It is still possible for the IMO to translate climate aspiration into action
Europe’s FuelEU agreement has added some much-needed positive momentum to IMO talks
Shipping’s climate negotiations are a high stakes game of poker, where governments will be looking to make deals in exchange for compromises. It makes little strategic sense to show your hand this early in the game, but real progress can be achieved in the next three months
THE climate debate is streamed live in Arabic, Chinese, English, French, Russian and Spanish at the International Maritime Organization.
Sadly, there is no translation channel available to interpret real meaning of the thinly veiled political horse trading that underlies that jargon-laden United Nations lingua franca of member state negotiators.
If such a translation were available, the casual listener would assume they were tuning in to a live poker game rather than detailed assessment of climate politics.
With less than three months to go before adoption, negotiators should arguably have been focused on the forensic final details, rather than tying themselves in knots over whether 2050 targets to eliminate greenhouse gases could better be described as a more non-committal “mid-century” fudge.
A handy translation would allow listeners to identify the appeasement of China’s 2060 goals and identify the coded request for a quid pro quo in the climate finance negotiations that will now follow.
It is hard to overstate how important, or difficult, these negotiations are, both in terms of society’s efforts to avoid dangerous climate change, but also for the shipping sector as a whole. The details agreed in July will effectively set the regulatory landscape for decades to come and set the pace of investment in fuels and zero-carbon infrastructure.
A top-level reading of the numbers of governments now professing to support high ambition outcomes, would suggest there are positive signs of progress. But this is a simplistic way to estimate how these debates will conclude and the nature of the debate outside the formal IMO meetings leading up to MEPC 80 is therefore crucial.
But it remains the considered view of Lloyd’s List that progress is not just possible, it is entirely achievable.

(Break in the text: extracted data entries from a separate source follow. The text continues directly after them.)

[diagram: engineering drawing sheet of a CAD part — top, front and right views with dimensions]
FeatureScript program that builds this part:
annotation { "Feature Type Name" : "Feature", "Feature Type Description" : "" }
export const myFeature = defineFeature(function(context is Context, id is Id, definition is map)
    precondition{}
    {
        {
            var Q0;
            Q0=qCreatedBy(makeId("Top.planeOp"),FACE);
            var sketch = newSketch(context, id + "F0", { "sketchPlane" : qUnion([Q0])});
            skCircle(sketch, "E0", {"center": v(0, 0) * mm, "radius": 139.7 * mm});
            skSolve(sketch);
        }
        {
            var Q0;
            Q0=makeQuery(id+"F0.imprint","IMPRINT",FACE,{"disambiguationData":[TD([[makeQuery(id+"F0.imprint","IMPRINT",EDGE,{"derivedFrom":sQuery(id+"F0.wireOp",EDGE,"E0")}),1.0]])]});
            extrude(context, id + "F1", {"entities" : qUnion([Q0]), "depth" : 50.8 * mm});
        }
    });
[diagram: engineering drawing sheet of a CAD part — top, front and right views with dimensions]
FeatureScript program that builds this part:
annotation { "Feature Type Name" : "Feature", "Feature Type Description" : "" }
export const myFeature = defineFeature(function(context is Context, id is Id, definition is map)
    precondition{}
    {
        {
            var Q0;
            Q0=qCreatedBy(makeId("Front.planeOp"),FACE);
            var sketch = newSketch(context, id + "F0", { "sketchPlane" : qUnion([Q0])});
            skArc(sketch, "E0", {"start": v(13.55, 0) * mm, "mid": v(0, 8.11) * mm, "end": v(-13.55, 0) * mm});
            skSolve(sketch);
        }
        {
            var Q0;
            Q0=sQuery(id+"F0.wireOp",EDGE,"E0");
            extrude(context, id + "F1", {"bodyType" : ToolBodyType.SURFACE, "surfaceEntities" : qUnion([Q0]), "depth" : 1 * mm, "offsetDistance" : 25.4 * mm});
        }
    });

As the IMO negotiators were mentally calculating the climate mitigation funds achievable this week, the European Union confirmed the world’s first law on green maritime fuels that sets ambitious targets for shipowners to cut greenhouse gas emissions.
Legislators agreed on a provisional deal under which the greenhouse gas intensity of fuels will be reduced by as much as 80% by 2050, with set waypoints for revisions that will inevitably tightens this ambition further.
Tangible, ambitious targets are precisely what is needed right now for the industry to move forward with investment and the European Union has sent the IMO a clear and direct message that regional regulators will not wait indefinitely for the global consensus to catch up.
The IMO has four critical and interrelated debates evolving in parallel, all due for MEPC 80. Partly because they are evolving in parallel and interrelated, it is not possible to clearly identify how any of these items might conclude.
But this is where translation is required.
The IMO’s semantic showdown over dates and ambition this week is best described as “politics” at this stage. Realistically everyone in that room knows full well where the red lines of all major states’ negotiating positions lie right now. What follows between now and MEPC 80 is a high stakes game of political poker where the pot up for grabs is the potentially lucrative area of climate finance found between those red lines.
And the good news is that an IMO translation would reveal progress.
Momentum has built towards an ambitious revision of the greenhouse gas reduction strategy this week. Rather than the debate being polarised between developed economies and a small group of small island developing states on one side, and a large group of developing countries on the other side, this is now a multi-layered debate with various different agendas appearing in interventions.
Many countries are clearly seeing the opportunity for renewable energy and hydrogen/hydrogen derived fuel and that is changing the nature of the debate towards finance.
It is to be expected in a multilateral political negotiation, that a “package deal” that achieves consensus across states with different preferences only emerges at the end of the debate process, that is to say at MEPC 80.
It makes little strategic sense to show your hand this early in the game, because if you have got things in your back pocket that you’re willing to give away, you don’t do it now, you do it at the last minute when you really need to and when you get something in exchange.
That is essentially what we are seeing inside the IMO right now, so expect some diplomatic showboating and serious poker faces between now and MEPC 80.